The labor unions at the Millinocket and East Millinocket mills have had enough. During the weekend, 11 locals representing various trades wrote a letter to GNP CEO Lambert Bedard asking that future communications from company headquarters contain something previously missing: the truth.

They make many good points. Union members have been asked repeatedly during Inexcon’s ownership to make wage-and-benefit concessions and to accept the sell-off of valuable assets – forest lands and the hydro-electric system – as vital parts of putting the company on sound financial footing. Union leaders have been asked to help quell the many rumors that are inevitable when an employer seeks concessions and sells assets.

In return for their cooperation, workers and labor officials got blindsided. The GNP board of directors voted to file for Chapter 11 bankruptcy protection on Dec. 23, yet union officials were not told of this decision until the papers were filed in court two weeks later. Further, the company told the news media a few days after the Dec. 23 board meeting that it had no plans to file for bankruptcy.

This, wrote the union officials, “was the last straw… We are sick of being bombarded with calls from members and others in the community, as well as other locals, giving what little information was passed on to us only to find it is incorrect. We are not going to be the ones who look like we are lying and covering for the company.”
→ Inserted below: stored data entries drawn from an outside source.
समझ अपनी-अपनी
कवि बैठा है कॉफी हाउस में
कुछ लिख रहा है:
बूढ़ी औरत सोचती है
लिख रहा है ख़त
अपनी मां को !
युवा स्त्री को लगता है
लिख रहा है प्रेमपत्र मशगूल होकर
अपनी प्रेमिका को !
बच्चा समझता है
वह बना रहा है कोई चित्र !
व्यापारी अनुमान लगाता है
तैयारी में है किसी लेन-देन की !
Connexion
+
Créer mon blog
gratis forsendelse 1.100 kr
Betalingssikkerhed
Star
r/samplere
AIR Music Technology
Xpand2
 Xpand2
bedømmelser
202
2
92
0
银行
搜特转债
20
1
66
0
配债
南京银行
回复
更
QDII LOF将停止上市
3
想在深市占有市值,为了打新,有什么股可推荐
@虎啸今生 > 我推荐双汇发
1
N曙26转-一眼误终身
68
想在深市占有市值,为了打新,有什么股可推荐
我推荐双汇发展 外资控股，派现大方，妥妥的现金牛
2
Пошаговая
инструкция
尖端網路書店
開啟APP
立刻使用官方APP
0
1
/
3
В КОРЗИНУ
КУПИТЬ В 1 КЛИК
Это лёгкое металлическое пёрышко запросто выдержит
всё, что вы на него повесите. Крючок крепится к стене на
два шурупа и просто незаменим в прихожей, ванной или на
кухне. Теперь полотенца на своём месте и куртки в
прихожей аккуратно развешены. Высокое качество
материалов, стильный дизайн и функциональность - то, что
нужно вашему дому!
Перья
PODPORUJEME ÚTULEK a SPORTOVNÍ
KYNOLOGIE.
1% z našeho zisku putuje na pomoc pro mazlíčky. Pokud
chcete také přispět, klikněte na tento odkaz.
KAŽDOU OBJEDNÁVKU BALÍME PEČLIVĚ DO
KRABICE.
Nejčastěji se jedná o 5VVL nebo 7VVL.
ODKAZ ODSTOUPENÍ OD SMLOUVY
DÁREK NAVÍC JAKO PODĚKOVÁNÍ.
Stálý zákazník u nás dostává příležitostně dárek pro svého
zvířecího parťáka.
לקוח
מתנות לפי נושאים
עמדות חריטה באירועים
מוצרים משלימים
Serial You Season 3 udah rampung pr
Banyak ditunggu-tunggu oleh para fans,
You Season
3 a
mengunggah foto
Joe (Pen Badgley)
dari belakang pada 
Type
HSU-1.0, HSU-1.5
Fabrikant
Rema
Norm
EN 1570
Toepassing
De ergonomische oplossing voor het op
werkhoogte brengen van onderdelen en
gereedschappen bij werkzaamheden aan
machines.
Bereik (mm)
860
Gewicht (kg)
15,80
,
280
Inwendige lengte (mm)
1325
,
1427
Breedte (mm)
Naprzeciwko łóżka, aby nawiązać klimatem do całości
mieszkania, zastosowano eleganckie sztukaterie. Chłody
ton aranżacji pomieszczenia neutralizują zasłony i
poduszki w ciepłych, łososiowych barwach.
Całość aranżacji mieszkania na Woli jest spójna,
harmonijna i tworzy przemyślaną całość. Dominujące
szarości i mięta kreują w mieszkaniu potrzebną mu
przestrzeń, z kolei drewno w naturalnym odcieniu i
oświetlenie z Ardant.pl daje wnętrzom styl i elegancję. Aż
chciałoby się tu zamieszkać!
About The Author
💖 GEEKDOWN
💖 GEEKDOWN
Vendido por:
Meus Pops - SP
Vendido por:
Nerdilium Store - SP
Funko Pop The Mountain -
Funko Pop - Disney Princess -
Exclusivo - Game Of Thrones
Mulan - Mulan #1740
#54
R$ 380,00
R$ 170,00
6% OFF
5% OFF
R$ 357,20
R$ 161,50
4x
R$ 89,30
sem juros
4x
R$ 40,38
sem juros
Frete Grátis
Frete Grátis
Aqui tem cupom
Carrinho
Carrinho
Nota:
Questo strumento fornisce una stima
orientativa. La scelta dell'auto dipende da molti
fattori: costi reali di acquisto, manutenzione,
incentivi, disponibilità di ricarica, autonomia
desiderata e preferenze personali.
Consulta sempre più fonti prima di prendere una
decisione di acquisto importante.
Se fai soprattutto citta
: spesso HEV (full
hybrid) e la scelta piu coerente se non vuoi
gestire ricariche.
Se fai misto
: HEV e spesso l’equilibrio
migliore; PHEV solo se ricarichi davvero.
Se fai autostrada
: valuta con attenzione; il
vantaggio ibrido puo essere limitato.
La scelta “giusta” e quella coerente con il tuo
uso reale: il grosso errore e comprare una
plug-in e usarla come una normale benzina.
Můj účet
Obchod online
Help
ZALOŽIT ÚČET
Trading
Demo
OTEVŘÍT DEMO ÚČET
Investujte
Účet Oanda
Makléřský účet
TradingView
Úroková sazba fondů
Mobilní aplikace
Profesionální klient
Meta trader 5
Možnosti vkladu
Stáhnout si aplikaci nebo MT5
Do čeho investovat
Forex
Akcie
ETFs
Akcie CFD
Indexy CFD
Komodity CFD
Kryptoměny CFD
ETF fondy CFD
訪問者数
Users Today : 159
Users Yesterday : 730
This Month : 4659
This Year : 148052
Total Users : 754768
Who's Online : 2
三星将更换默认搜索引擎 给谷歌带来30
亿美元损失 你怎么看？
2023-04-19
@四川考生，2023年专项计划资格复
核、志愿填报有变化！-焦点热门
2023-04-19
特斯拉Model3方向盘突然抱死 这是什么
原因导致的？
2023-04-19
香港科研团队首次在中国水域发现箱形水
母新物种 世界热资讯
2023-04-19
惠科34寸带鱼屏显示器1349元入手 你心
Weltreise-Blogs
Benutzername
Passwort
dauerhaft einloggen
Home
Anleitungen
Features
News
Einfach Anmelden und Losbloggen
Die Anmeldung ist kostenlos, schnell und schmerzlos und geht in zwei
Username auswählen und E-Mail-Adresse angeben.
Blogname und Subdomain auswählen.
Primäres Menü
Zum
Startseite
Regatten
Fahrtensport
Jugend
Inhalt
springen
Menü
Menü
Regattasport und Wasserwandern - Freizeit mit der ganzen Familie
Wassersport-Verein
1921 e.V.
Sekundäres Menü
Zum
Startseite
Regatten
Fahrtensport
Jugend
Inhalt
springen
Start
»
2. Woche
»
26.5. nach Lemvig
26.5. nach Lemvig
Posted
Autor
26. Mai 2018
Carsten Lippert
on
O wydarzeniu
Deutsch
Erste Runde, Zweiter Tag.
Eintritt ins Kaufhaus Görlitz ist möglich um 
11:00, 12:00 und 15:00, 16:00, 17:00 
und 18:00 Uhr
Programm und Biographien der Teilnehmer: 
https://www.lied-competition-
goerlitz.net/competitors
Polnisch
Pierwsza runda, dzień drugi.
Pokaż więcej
In a perfect world, no one would be lying. In this world, judges, along with federal and state financial regulators, have considerable powers to expose lies. Given the stakes here – 1,100 direct jobs, 7,000 associated jobs, the future of an entire region – a new owner for the GNP mills must be found. Gov. Baldacci and the state’s congressional delegation are working closely with workers and creditors to develop an incentive package to attract one. Such an incentive package cannot be developed unless there is a clear picture of GNP’s actual condition.

A new owner will be found; the stakes preclude failure. That new owner will be the beneficiary of considerable federal and state assistance, the good will of an entire region and the hard work of 1,100 grateful men and women. That new owner would do well to heed this advice offered by the unions in their letter to the current owner: “We all want GNP to succeed, but you have to treat us more like a partner than another number. Be truthful with us and maybe we can all survive the hard times before us.”